* [SOURCE MATERIAL]

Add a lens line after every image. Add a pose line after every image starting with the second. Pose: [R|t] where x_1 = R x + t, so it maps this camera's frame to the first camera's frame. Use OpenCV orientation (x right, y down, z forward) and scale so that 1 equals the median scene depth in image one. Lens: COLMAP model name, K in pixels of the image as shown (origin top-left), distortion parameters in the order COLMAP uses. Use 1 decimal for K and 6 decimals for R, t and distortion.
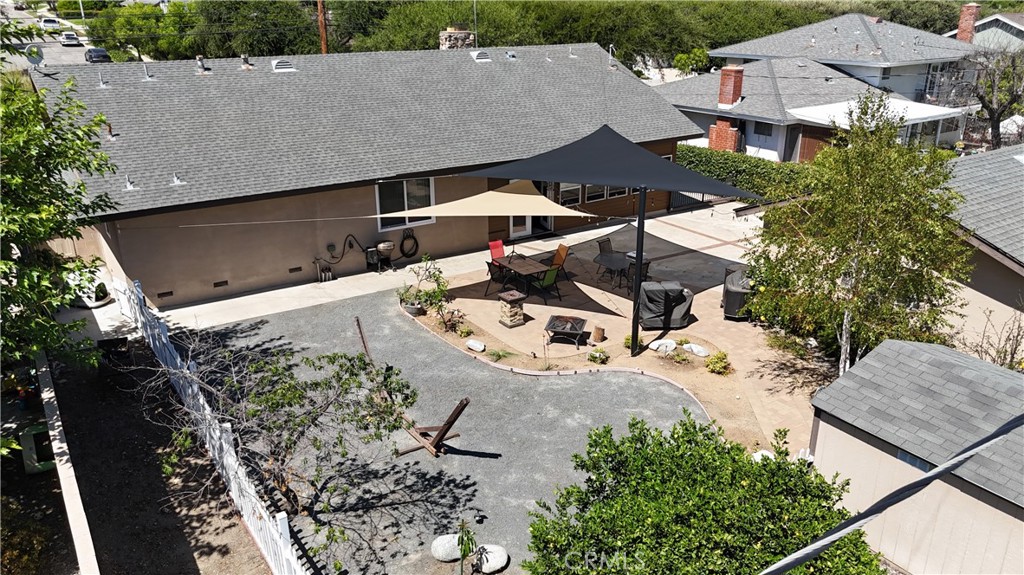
lens RADIAL K [[769.4, 0, 518.7], [0, 769.4, 286.5], [0, 0, 1]] dist [0.068982, -0.041950]
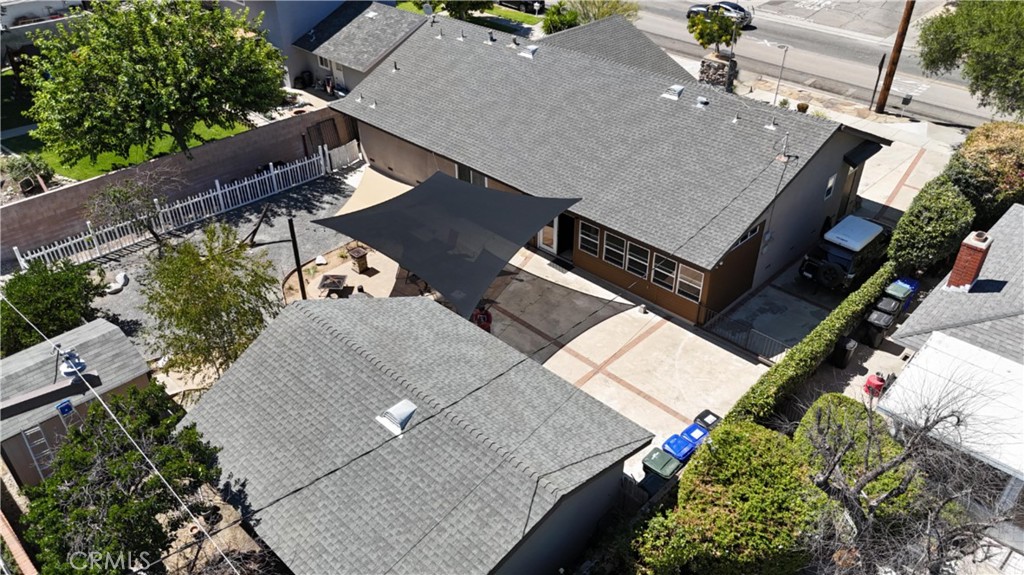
lens RADIAL K [[769.4, 0, 511.6], [0, 769.4, 285.0], [0, 0, 1]] dist [0.068982, -0.041950]
pose [[0.185119, 0.546200, -0.816944, 0.951744], [-0.333902, 0.816814, 0.470451, -0.541068], [0.924251, 0.185690, 0.333585, 0.560669]]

* [INSTRUCTIONS TO FOLLOW]
Write the data above as a JSON list of strings, one string per line, skipping blank lines and leaving out the pictures.

* [PROBLEM SOLUTION]
[
  "Add a lens line after every image. Add a pose line after every image starting with the second. Pose: [R|t] where x_1 = R x + t, so it maps this camera's frame to the first camera's frame. Use OpenCV orientation (x right, y down, z forward) and scale so that 1 equals the median scene depth in image one. Lens: COLMAP model name, K in pixels of the image as shown (origin top-left), distortion parameters in the order COLMAP uses. Use 1 decimal for K and 6 decimals for R, t and distortion.",
  "lens RADIAL K [[769.4, 0, 518.7], [0, 769.4, 286.5], [0, 0, 1]] dist [0.068982, -0.041950]",
  "lens RADIAL K [[769.4, 0, 511.6], [0, 769.4, 285.0], [0, 0, 1]] dist [0.068982, -0.041950]",
  "pose [[0.185119, 0.546200, -0.816944, 0.951744], [-0.333902, 0.816814, 0.470451, -0.541068], [0.924251, 0.185690, 0.333585, 0.560669]]"
]